Sunday, November 18, 2012

Sketches offer look at scenes from WWII

Ron Miner remembers seeing the sketches as a child. He was fascinated by the pencil and watercolor drawings of military aircraft, ships and personnel, and of beach and jungle scenery.
 

They were done by his father, Navy pilot Howard Miner, in between bombing and rescue missions in the South Pacific islands during World War II.

His father kept the sketches in a file cabinet in his office, and Ron would sneak downstairs with friends to look at them.

“We would carefully pore over them, imagining what the stories were that they were begging to tell,” Ron writes in the introduction of “Sketches of a Black Cat.”

Ron is telling those stories, and sharing those sketches, in a self-published book about his father. It took him about a year to finish the project, and he couldn’t be more proud of the proof he showed me.

“You work on something for so long, something I’ve rewritten and re-read 100 times, to actually see it and hold it in your hand is pretty exciting,” Ron said.

The project began when his father died in March 2011, and the family discovered a treasure trove of war memorabilia in his home in Otis, Mass. Handwritten journals, logs, photos and sketches, even a military scrapbook kept by his grandmother.

At first Ron thought it might be something that he would publish just for the family, if for no other reason than to preserve his father’s artwork for future generations. But the journals, about a dozen of them written in pencil in his father’s handwriting, begged for something more.

“I remembered the sketches as a kid, but I didn’t know these existed,” Ron said.

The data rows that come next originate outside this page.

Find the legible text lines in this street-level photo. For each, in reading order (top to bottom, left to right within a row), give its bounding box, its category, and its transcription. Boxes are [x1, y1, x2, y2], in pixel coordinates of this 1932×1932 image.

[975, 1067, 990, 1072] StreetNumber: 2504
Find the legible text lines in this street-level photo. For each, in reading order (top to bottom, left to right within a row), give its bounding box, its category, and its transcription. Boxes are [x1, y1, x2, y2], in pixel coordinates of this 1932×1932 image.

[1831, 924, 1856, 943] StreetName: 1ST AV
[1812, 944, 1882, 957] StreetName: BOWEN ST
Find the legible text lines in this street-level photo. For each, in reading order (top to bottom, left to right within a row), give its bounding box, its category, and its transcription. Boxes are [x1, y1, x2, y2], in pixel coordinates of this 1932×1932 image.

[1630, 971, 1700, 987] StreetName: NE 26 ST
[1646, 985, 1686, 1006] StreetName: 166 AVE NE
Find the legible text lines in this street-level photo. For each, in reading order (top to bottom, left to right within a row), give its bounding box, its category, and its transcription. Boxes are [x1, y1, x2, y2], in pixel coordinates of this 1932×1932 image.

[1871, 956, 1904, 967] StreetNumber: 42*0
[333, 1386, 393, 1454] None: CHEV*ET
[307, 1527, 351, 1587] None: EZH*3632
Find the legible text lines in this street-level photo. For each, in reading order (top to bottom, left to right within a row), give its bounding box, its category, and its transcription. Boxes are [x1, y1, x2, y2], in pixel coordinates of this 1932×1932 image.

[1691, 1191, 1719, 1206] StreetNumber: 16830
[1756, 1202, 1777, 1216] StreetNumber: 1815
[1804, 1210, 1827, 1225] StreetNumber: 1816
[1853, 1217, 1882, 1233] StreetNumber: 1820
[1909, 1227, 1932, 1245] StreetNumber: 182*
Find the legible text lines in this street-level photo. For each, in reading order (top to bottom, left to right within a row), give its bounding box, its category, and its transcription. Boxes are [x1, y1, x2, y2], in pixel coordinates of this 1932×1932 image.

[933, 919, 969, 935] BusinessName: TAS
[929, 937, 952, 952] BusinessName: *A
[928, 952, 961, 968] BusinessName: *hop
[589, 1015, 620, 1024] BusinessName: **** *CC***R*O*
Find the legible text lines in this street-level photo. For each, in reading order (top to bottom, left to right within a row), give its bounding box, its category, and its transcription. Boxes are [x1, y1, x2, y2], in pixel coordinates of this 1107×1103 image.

The journals provided insight to the dangerous missions that Howard Miner did in two tours with the Navy’s VP-54, a squadron that earned the nickname Black Cats. Among the men he served with were John A. Love, who went on to serve three terms as governor of Colorado, and Pete “Press” Maravich, the father of basketball legend “Pistol” Pete Maravich.

The Black Cats flew PBY Catalinas, flying boats used for patrol bombing, convoy escort and search and rescue. Their aircraft were painted flat black for stealth night operation. Some PBYs were unofficially nicknamed Dumbos for their air-sea rescue capabilities, and their crews are remembered for rescuing downed airmen.